DATA FOR REVIEW Start Marker

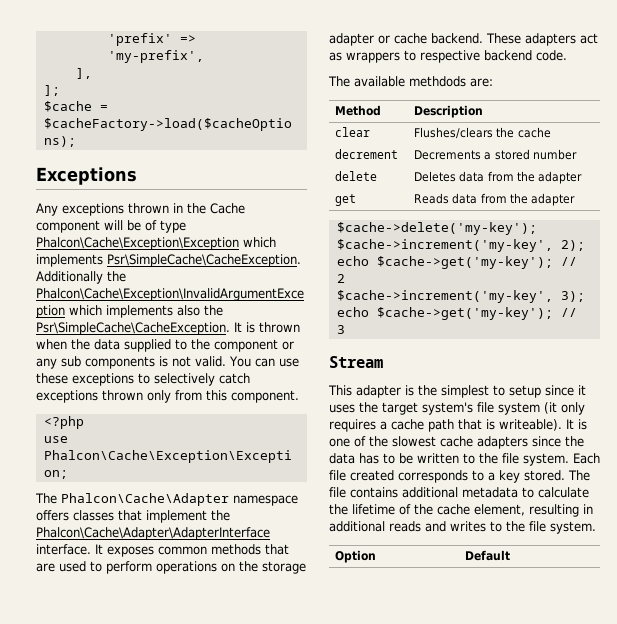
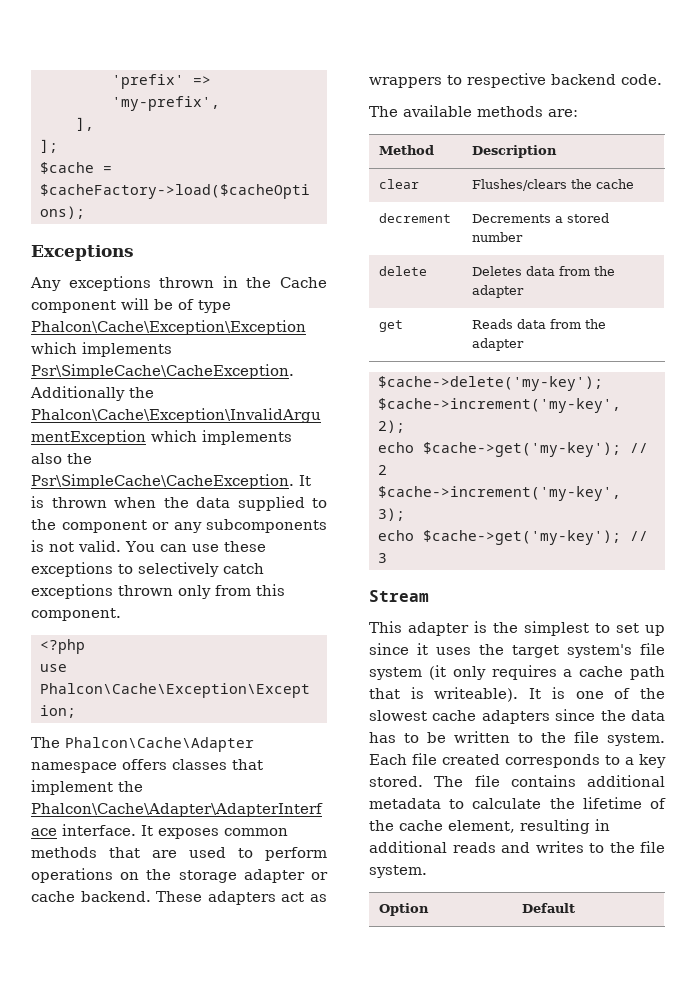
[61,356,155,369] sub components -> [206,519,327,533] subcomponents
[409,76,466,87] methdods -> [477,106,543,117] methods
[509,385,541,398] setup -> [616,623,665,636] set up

DATA FOR REVIEW End Marker
DATA FOR REVIEW Start Marker

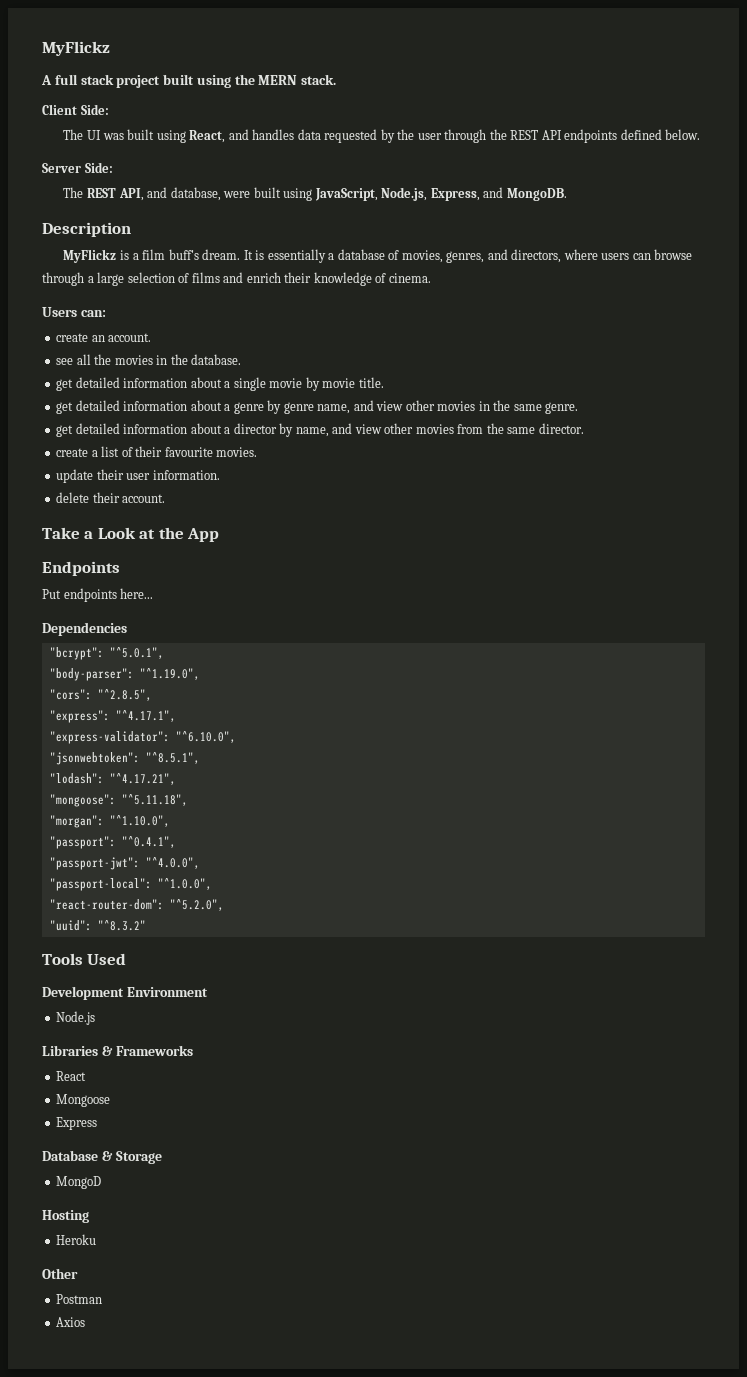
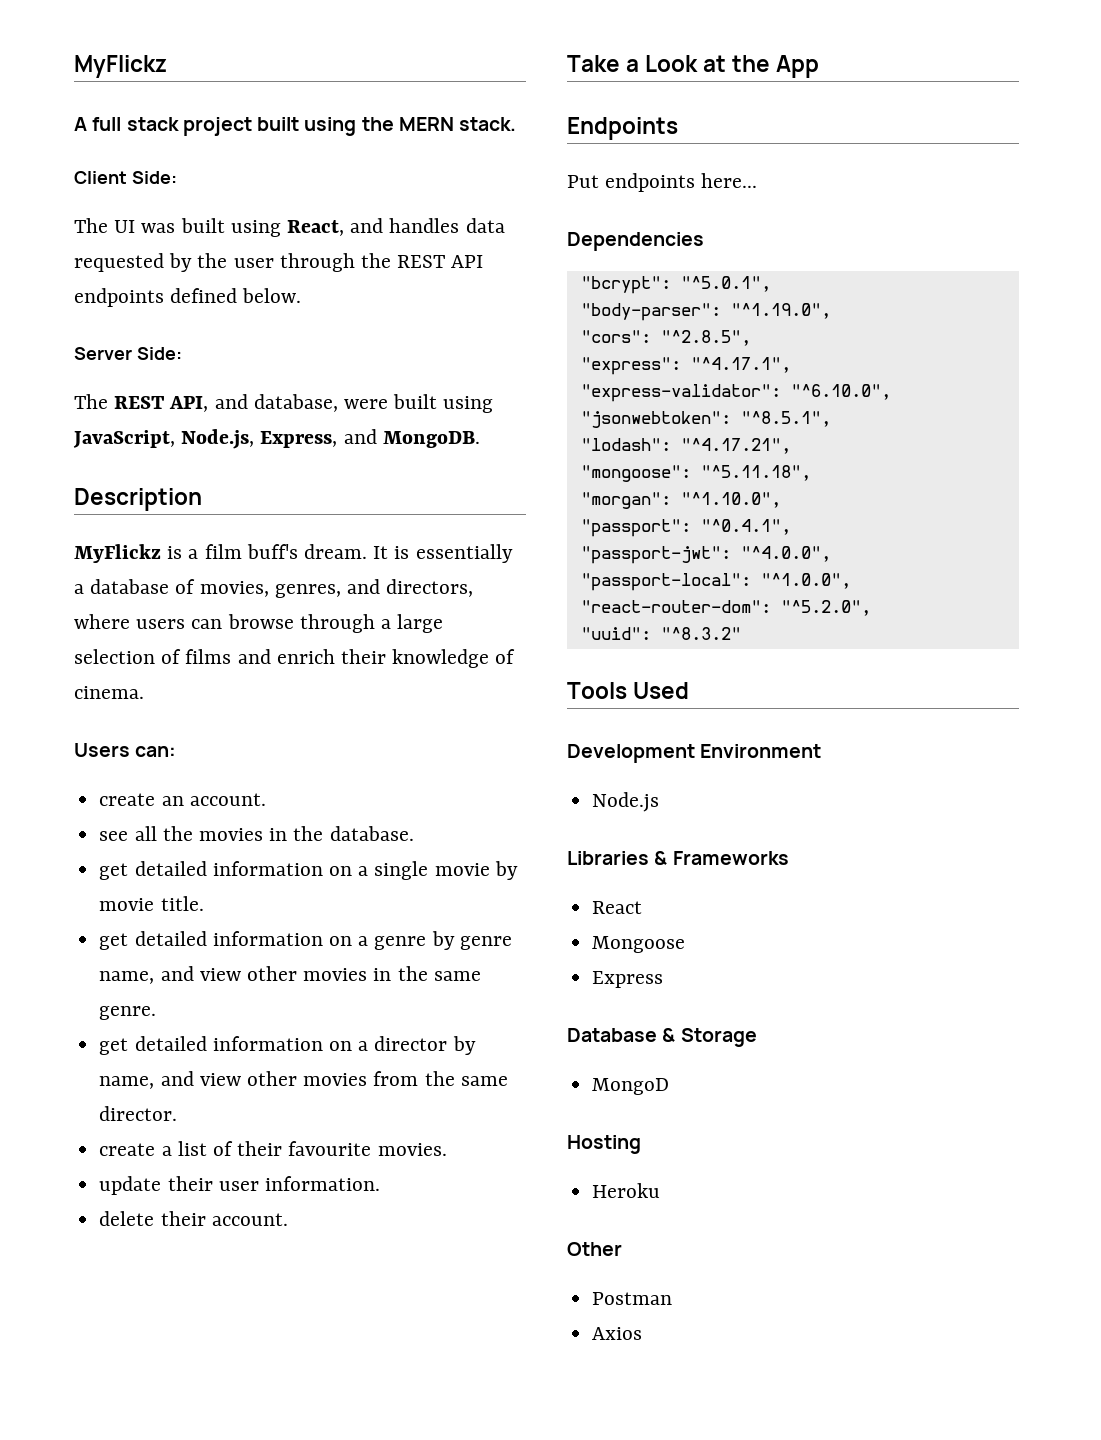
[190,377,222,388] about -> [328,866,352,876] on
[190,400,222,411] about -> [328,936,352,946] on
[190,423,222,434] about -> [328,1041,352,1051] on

DATA FOR REVIEW End Marker

TASK BRIEF: Everything starting at the line containing "[61,356,155,369] sub components" and ending at the line containing "[509,385,541,398] setup ->" in the records above should be repeated exactly, and only that.

EXPECTED ANSWER:
[61,356,155,369] sub components -> [206,519,327,533] subcomponents
[409,76,466,87] methdods -> [477,106,543,117] methods
[509,385,541,398] setup -> [616,623,665,636] set up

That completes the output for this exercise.